I have a corpus containing two text files that I imported as:
temp = list.files(pattern = ".txt")
mydata = lapply(temp, read.delim, sep ="\t", quote = "")
mydata
the output class was list but I converted it to character as:
class(mydata)
list
mydata <- as.character(mydata)
the texts are of the character class:
class(mydata)
[1] "character"
but it seems they are character strings as the output first shows:
[[1]]ï..We.give.the.observer.as.much.time.as.he.wants.to.make.his.response..we.simply.increase.the.number.of.alternative.stimuli.among.which.he.must.
(the above line is just an example of one of the texts); then it prints the actual texts as they are each sentence on a separate line, e.g., :
ï..this.is.just.a.bunch.of.crab.to.analyse.
1 I need to understand how this R package works.
2 lexical diversity needs to be analysed for two texts for now.
3 In this document I am typing each sentence on a separate line.
I need to have this texts converted as character vector for the next step of the analysis to convert them to ASCII with the help of stringi package in R, e.g., :
stri_enc_toascii(mydata)
--this package only converts character vector to ascii encoding. So the question is:
--How to convert a corpus of character string to vector?
P.S: I have already reviewed all other questions in StackOverflow to avoid a duplicate question. Thanks for your help!

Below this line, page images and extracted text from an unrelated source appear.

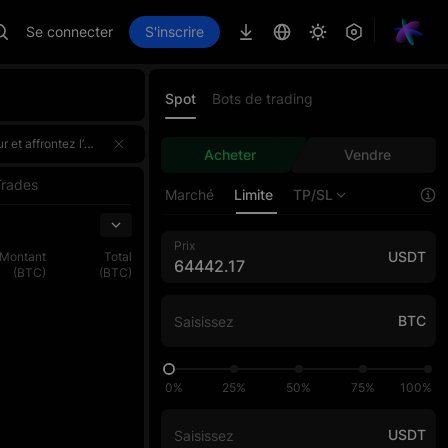
Se connecter
S'inscrire
Spot
Bots de trading
vement 100 000 USDT. Participez une seule fois et bénéficiez de récompenses doublées !Inscrivez-vous dès maintenant,
vement 100 000 USDT. Participez une seule fois et bénéficiez de récompenses doublées !Inscrivez-vous dès maintenant,
Acheter
Vendre
vement 100 000 USDT. Participez une seule fois et bénéficiez de récompenses doublées !Inscrivez-vous dès maintenant,
Trades
Marché
Limite
TP/SL
Prix
USDT
Montant
Total
(BTC)
(BTC)
BTC
0%
25%
50%
75%
100%
USDT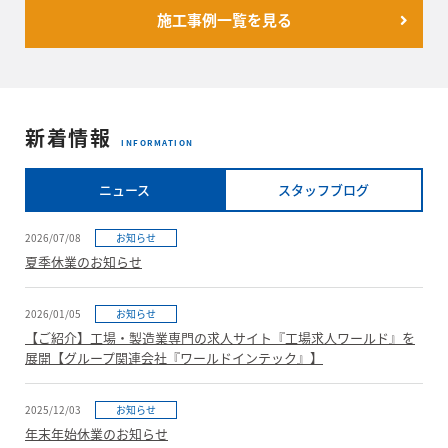
施工事例一覧を見る
新着情報
INFORMATION
ニュース
スタッフブログ
2026/07/08
お知らせ
夏季休業のお知らせ
2026/01/05
お知らせ
【ご紹介】工場・製造業専門の求人サイト『工場求人ワールド』を
展開【グループ関連会社『ワールドインテック』】
2025/12/03
お知らせ
年末年始休業のお知らせ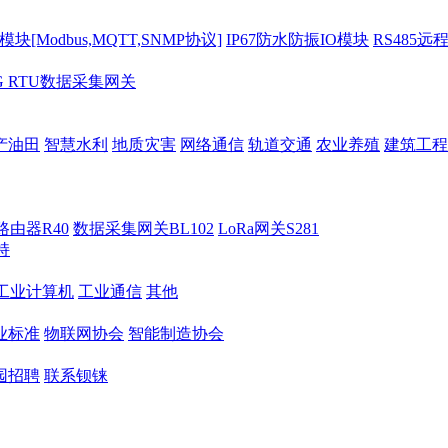
[Modbus,MQTT,SNMP协议]
IP67防水防振IO模块
RS485远
G RTU数据采集网关
产油田
智慧水利
地质灾害
网络通信
轨道交通
农业养殖
建筑工程
路由器R40
数据采集网关BL102
LoRa网关S281
持
M工业计算机
工业通信
其他
业标准
物联网协会
智能制造协会
园招聘
联系钡铼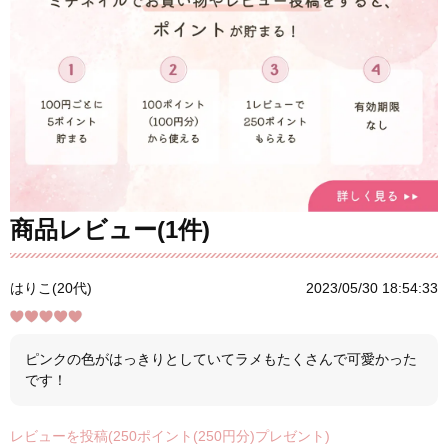
商品レビュー(1件)
はりこ(20代)
2023/05/30 18:54:33
ピンクの色がはっきりとしていてラメもたくさんで可愛かった
です！
レビューを投稿(250ポイント(250円分)プレゼント)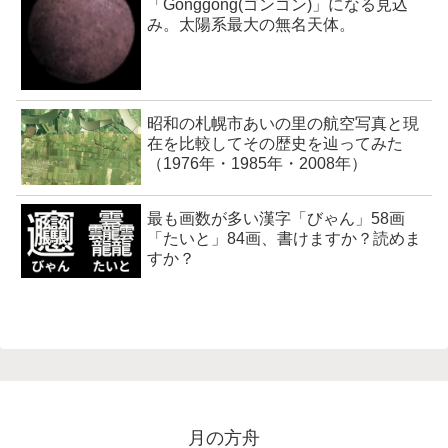
「Gonggong(ゴンゴン)」になる見込
み。太陽系最大の無名天体。
昭和の札幌市あいの里の航空写真と現
在を比較してその歴史を辿ってみた
（1976年・1985年・2008年）
最も画数が多い漢字「びゃん」58画
「たいと」84画、書けますか？読めま
すか？
月の方舟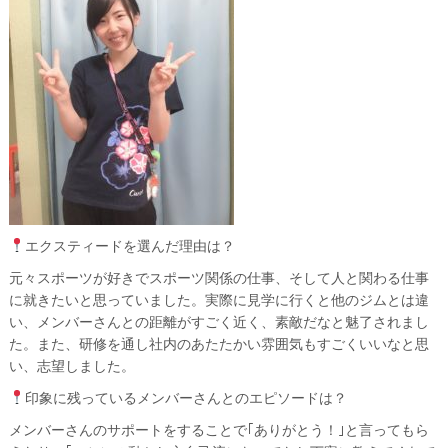
エクスティードを選んだ理由は？
元々スポーツが好きでスポーツ関係の仕事、そして人と関わる仕事
に就きたいと思っていました。実際に見学に行くと他のジムとは違
い、メンバーさんとの距離がすごく近く、素敵だなと魅了されまし
た。また、研修を通し社内のあたたかい雰囲気もすごくいいなと思
い、志望しました。
印象に残っているメンバーさんとのエピソードは？
メンバーさんのサポートをすることで｢ありがとう！｣と言ってもら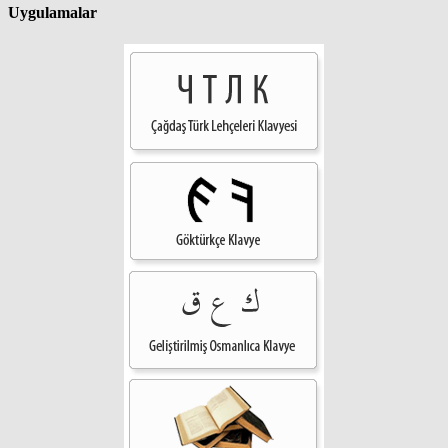
Uygulamalar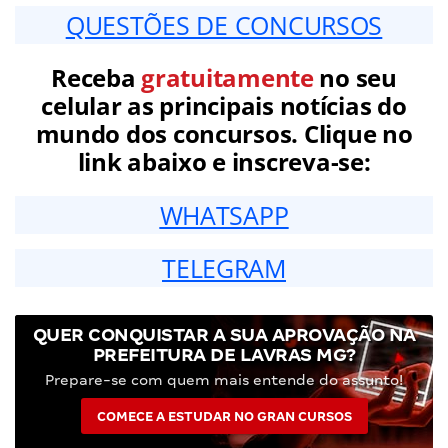
QUESTÕES DE CONCURSOS
Receba
gratuitamente
no seu
celular as principais notícias do
mundo dos concursos. Clique no
link abaixo e inscreva-se:
WHATSAPP
TELEGRAM
QUER CONQUISTAR A SUA APROVAÇÃO NA
PREFEITURA DE LAVRAS MG?
Prepare-se com quem mais entende do assunto!
COMECE A ESTUDAR NO GRAN CURSOS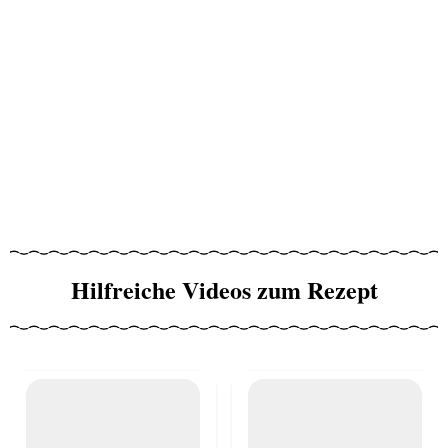
Hilfreiche Videos zum Rezept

Thanks guys for your help! I simply used the as.vector to convert the character string to character vector:
as.vector(mydata)
is.vector(mydata)
TRUE
But the main problem remains: I wanted a character vector as input for the stringi package and the stri_enc_toascii(mydata) function to convert mydata to ASCII encoding (check here, but the encoding still shows unknown. Is there any straightforward way to convert an "unknown" encoding to "ascii"?